My system: Win7, 8 GB RAM, Haskell Platform 2011.04.0.0, ghc 7.0.4.
I'm compiling with: ghc -O2 mem.hs -rtsopts
How can I make use of all of my available RAM? Am I missing something obvious?
Haskell's laziness can be a nice way of using very low total memory. Laziness means that an expression is evaluated only when the result is needed.
Haskell computations produce a lot of memory garbage - much more than conventional imperative languages. It's because data are immutable so the only way to store every next operation's result is to create new values. In particular, every iteration of a recursive computation creates a new value.
Currently, on Windows, GHC is a 32-bit GHC - I think a 64-bit GHC for windows is supposed to be available when 7.6 comes.

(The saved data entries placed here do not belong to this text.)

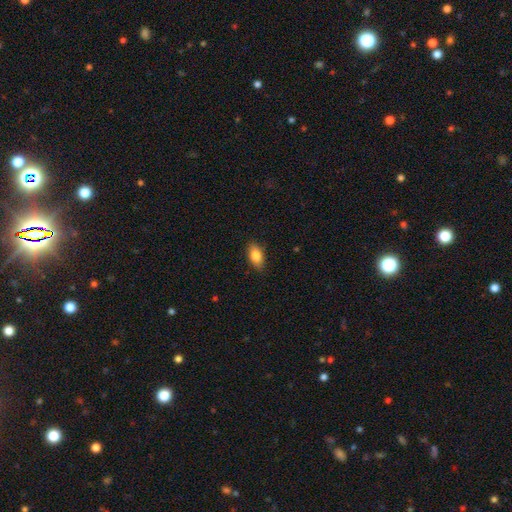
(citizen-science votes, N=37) Overall: smooth (86%). How rounded: in between (100%). Merging: none (86%).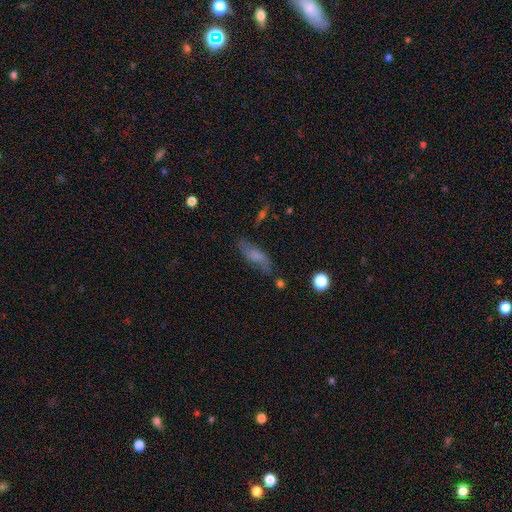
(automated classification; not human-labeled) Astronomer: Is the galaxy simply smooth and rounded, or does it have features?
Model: smooth — 54% (runner-up: featured or disk, 35%).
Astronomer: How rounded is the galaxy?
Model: in between — 57% (runner-up: cigar-shaped, 38%).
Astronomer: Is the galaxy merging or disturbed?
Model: none — 64%.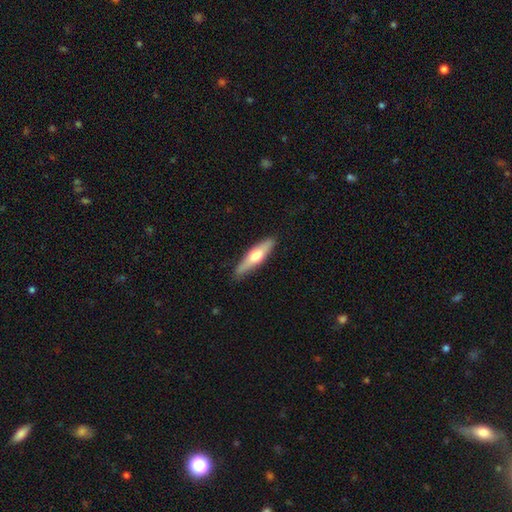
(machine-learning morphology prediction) Smooth or featured?
  - smooth: 49% *
  - featured or disk: 45%
  - star or artifact: 5%
Merging?
  - none: 88% *
  - minor disturbance: 9%
  - major disturbance: 2%
  - merger: 1%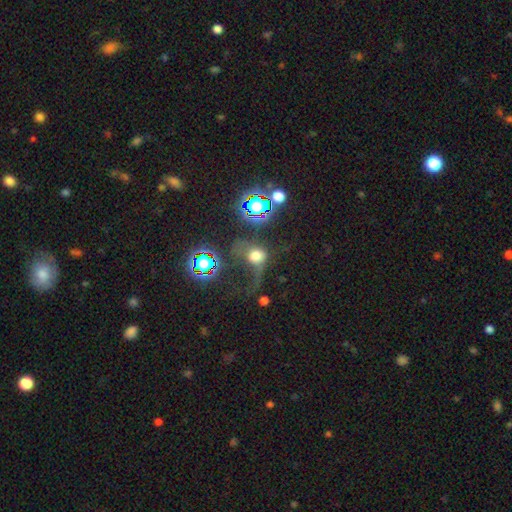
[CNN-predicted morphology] type=smooth (45%); merging=major disturbance (49%).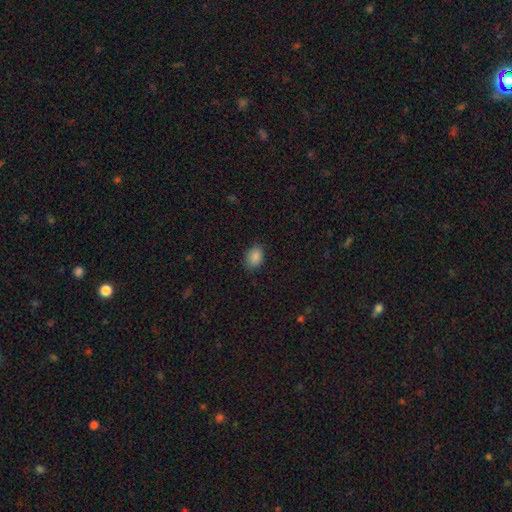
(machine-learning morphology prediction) The model was most divided on "how rounded": in between: 67%, round: 32%, cigar-shaped: 1%. More confident: smooth or featured — smooth (87%); merging — none (83%).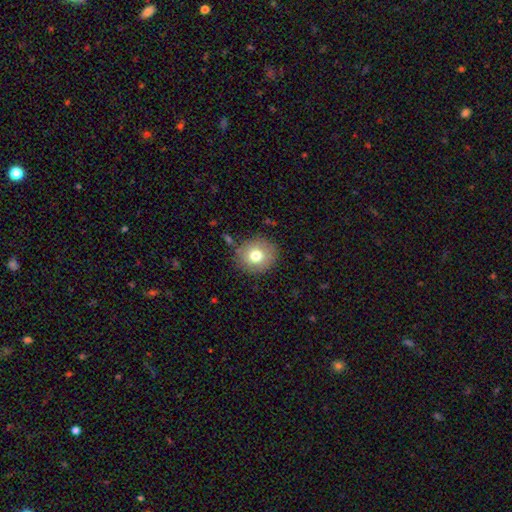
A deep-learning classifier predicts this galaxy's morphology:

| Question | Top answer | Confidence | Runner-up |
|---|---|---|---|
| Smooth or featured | smooth | 75% | featured or disk (15%) |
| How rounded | round | 83% | in between (16%) |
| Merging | none | 84% | minor disturbance (10%) |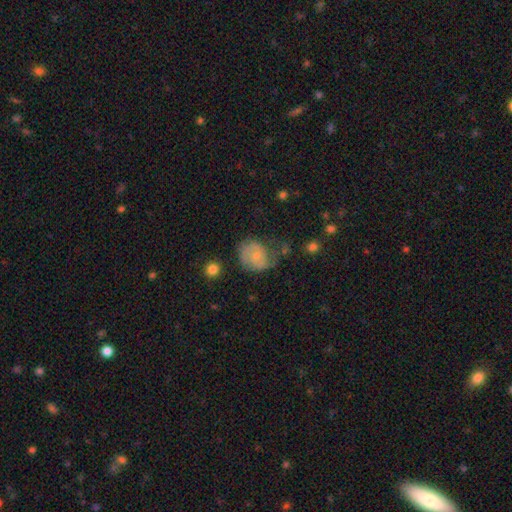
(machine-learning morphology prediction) smooth_or_featured: featured or disk (p=0.48) [alt: smooth p=0.44]
merging: none (p=0.45) [alt: minor disturbance p=0.30]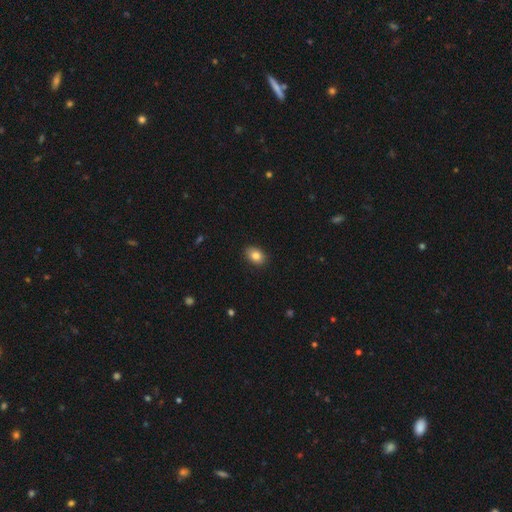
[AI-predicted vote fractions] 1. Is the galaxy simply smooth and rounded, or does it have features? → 84% smooth, 9% star or artifact, 7% featured or disk.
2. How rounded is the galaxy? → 76% in between, 23% round, 1% cigar-shaped.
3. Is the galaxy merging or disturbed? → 88% none, 9% minor disturbance, 2% major disturbance, 1% merger.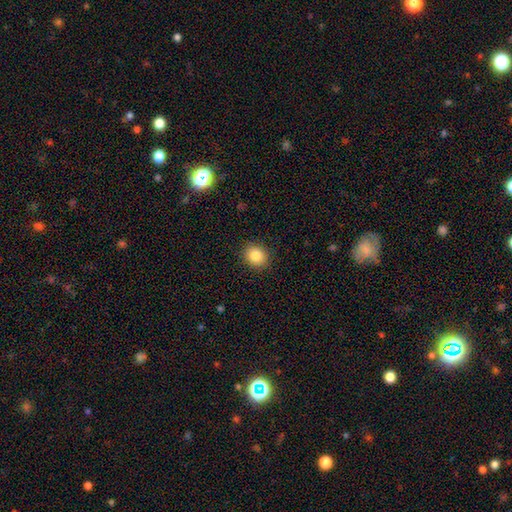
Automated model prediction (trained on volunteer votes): Q: Smooth or featured?
A: smooth (85%); runner-up: star or artifact (10%)
Q: How rounded?
A: round (74%); runner-up: in between (25%)
Q: Merging?
A: none (90%); runner-up: minor disturbance (7%)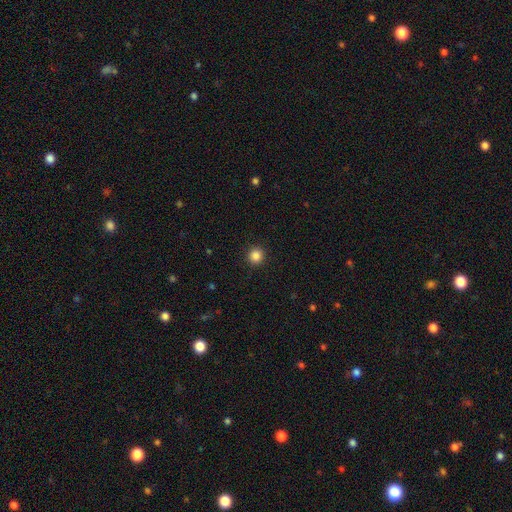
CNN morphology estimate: Smooth or featured? smooth (85%)
How rounded? round (94%)
Merging? none (92%)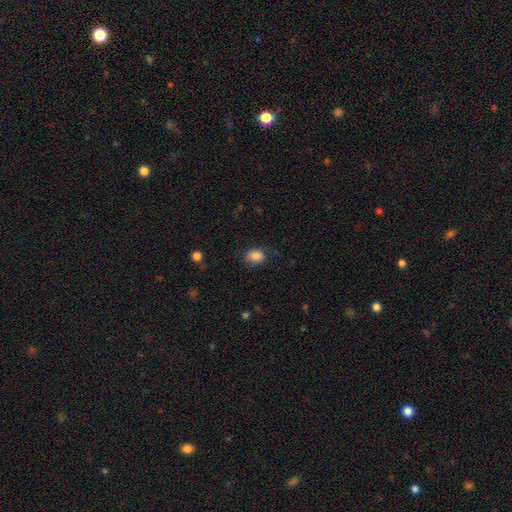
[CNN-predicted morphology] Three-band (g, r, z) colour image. It shows a smooth galaxy with no disk features (86%) that is in between round and cigar-shaped (61%). Merging: none (71%).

One consequence of that is that on Windows, you can't use more than 4G - 1BLOCK
of memory, since the maximum allowed as a size-parameter is HS_WORD_MAX
:
decodeSize(rts_argv[arg], 2, BLOCK_SIZE, HS_WORD_MAX) / BLOCK_SIZE;
With 32-bit Words, HS_WORD_MAX = 2^32-1
.
That explains
running ./mem.exe 42000000 +RTS -s -M4G errors out with -M4G: size outside allowed range
since decodeSize()
decodes 4G
as 2^32
.
This limitation will remain also after upgrading your GHC, until finally a 64-bit GHC for Windows is released.
As a 32-bit process, the user-mode virtual address space is limited to 2 or 4 GB (depending on the status of the IMAGE_FILE_LARGE_ADDRESS_AWARE
flag), cf Memory limits for Windows Releases.
Now, you are trying to construct a Set
containing 42 million 4-byte Int
s. A Data.Set.Set
has five words of overhead per element (constructor, size, left and right subtree pointer, pointer to element), so the Set
will take up about 0.94 GiB of memory (1.008 'metric' GB). But the process uses about twice that or more (it needs space for the garbage collection, at least the size of the live heap).
Running the programme on my 64-bit linux, with input 21000000 (to make up for the twice as large Int
s and pointers), I get
$ ./mem +RTS -s -RTS 21000000
min: 0
max: 21000000
31,330,814,200 bytes allocated in the heap
4,708,535,032 bytes copied during GC
1,157,426,280 bytes maximum residency (12 sample(s))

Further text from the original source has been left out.